» Task to complete
Please rewrite each line of the material below as an item in a numbered list, leaving out any blank lines.

» Collected data
((

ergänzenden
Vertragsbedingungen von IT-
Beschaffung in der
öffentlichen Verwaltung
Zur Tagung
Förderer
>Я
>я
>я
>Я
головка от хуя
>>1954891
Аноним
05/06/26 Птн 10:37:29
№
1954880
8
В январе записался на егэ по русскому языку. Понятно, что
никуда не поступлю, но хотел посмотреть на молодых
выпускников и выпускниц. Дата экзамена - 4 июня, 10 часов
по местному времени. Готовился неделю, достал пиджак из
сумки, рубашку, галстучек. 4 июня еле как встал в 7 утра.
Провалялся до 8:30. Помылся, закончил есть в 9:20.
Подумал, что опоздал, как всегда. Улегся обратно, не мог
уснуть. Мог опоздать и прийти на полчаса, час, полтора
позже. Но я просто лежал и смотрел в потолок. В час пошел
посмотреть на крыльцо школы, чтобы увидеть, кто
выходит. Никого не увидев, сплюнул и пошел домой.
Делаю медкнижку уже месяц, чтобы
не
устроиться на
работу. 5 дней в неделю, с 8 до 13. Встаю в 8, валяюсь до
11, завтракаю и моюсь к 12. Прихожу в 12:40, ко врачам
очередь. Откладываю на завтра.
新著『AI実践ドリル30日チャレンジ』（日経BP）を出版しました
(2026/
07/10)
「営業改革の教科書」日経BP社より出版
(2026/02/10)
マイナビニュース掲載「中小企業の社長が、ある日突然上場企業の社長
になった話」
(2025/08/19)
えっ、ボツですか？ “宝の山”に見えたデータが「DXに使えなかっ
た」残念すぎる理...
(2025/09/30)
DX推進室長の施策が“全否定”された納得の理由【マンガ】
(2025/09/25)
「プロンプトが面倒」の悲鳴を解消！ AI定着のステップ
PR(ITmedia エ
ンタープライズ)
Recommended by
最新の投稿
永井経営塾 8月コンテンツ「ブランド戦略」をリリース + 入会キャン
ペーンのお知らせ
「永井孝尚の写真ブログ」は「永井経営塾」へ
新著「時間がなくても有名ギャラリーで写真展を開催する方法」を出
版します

))

» Exercise response
1. ergänzenden
2. Vertragsbedingungen von IT-
3. Beschaffung in der
4. öffentlichen Verwaltung
5. Zur Tagung
6. Förderer
7. >Я
8. >я
9. >я
10. >Я
11. головка от хуя
12. >>1954891
13. Аноним
14. 05/06/26 Птн 10:37:29
15. №
16. 1954880
17. 8
18. В январе записался на егэ по русскому языку. Понятно, что
19. никуда не поступлю, но хотел посмотреть на молодых
20. выпускников и выпускниц. Дата экзамена - 4 июня, 10 часов
21. по местному времени. Готовился неделю, достал пиджак из
22. сумки, рубашку, галстучек. 4 июня еле как встал в 7 утра.
23. Провалялся до 8:30. Помылся, закончил есть в 9:20.
24. Подумал, что опоздал, как всегда. Улегся обратно, не мог
25. уснуть. Мог опоздать и прийти на полчаса, час, полтора
26. позже. Но я просто лежал и смотрел в потолок. В час пошел
27. посмотреть на крыльцо школы, чтобы увидеть, кто
28. выходит. Никого не увидев, сплюнул и пошел домой.
29. Делаю медкнижку уже месяц, чтобы
30. не
31. устроиться на
32. работу. 5 дней в неделю, с 8 до 13. Встаю в 8, валяюсь до
33. 11, завтракаю и моюсь к 12. Прихожу в 12:40, ко врачам
34. очередь. Откладываю на завтра.
35. 新著『AI実践ドリル30日チャレンジ』（日経BP）を出版しました
36. (2026/
37. 07/10)
38. 「営業改革の教科書」日経BP社より出版
39. (2026/02/10)
40. マイナビニュース掲載「中小企業の社長が、ある日突然上場企業の社長
41. になった話」
42. (2025/08/19)
43. えっ、ボツですか？ “宝の山”に見えたデータが「DXに使えなかっ
44. た」残念すぎる理...
45. (2025/09/30)
46. DX推進室長の施策が“全否定”された納得の理由【マンガ】
47. (2025/09/25)
48. 「プロンプトが面倒」の悲鳴を解消！ AI定着のステップ
49. PR(ITmedia エ
50. ンタープライズ)
51. Recommended by
52. 最新の投稿
53. 永井経営塾 8月コンテンツ「ブランド戦略」をリリース + 入会キャン
54. ペーンのお知らせ
55. 「永井孝尚の写真ブログ」は「永井経営塾」へ
56. 新著「時間がなくても有名ギャラリーで写真展を開催する方法」を出
57. 版します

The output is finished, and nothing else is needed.